## TEXTE DU DOCUMENT

···

Mougha regarde les épaules, vérifie le dos, écrase tes muscles et te demande d’ouvrir la bouche pour voir tes dents et te dit. Montre ta langue, inspire, tousse ...!!! Il examine tout. Si tu n’as pas de chance, il t’exclue d’un simple geste. Bref, le test de Mougha est une souffrance : "Je veux des braves hommes et non pas des jeunes mariés" .

[ Da yzerra Mugha tighallin, taghwmiwin, tadawt, da yttams ighariwn, timzadin, irzem-ak imi, izr-nn uxsan, inna-yak zzl-d ils, sggunfs, ttusu... da nn-ittagwa ku mani, igh k-ur-yari Rebbi, da ismussu mqqar d adad!
urTammara ad iga Mugha ! Wanna igan amctil tt-id-dars-yiwi ! "Irgazn ad righ d-tislatin" iny-asn Mugha »] (page 6, ligne 9).

···

## DONNÉES FOURNIES
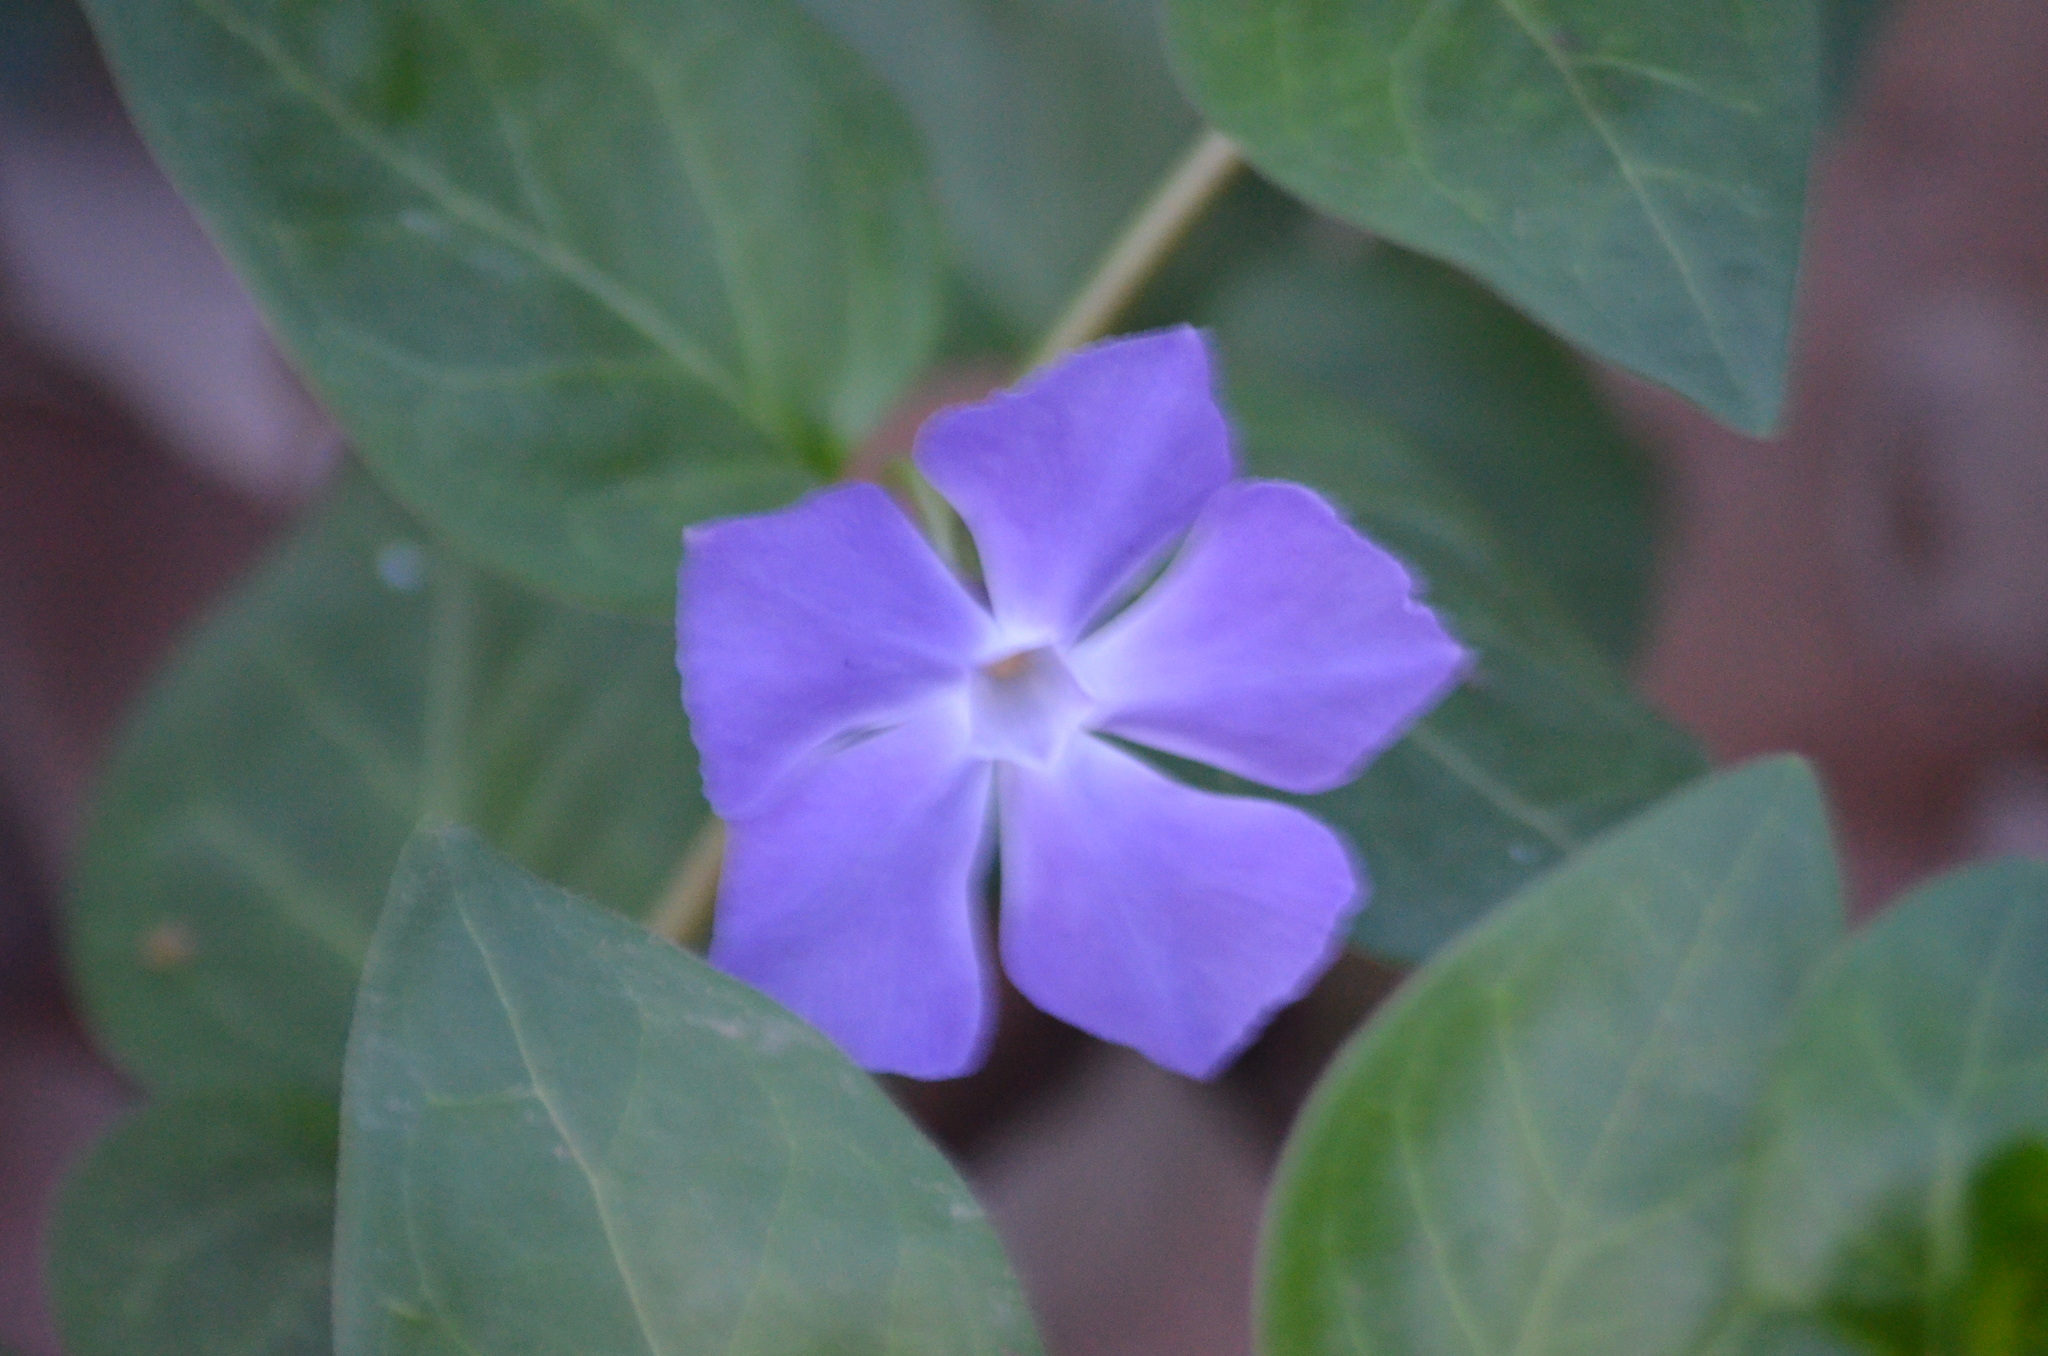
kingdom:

···

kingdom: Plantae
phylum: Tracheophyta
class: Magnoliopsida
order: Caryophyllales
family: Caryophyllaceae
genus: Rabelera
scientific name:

···

## CONSIGNE
Recopiez fidèlement le passage du texte sur l'examen de Mougha qui va de « Mougha regarde les » jusqu'à « mqqar d adad! ».

## RÉPONSE
Mougha regarde les épaules, vérifie le dos, écrase tes muscles et te demande d’ouvrir la bouche pour voir tes dents et te dit. Montre ta langue, inspire, tousse ...!!! Il examine tout. Si tu n’as pas de chance, il t’exclue d’un simple geste. Bref, le test de Mougha est une souffrance : "Je veux des braves hommes et non pas des jeunes mariés" .

[ Da yzerra Mugha tighallin, taghwmiwin, tadawt, da yttams ighariwn, timzadin, irzem-ak imi, izr-nn uxsan, inna-yak zzl-d ils, sggunfs, ttusu... da nn-ittagwa ku mani, igh k-ur-yari Rebbi, da ismussu mqqar d adad!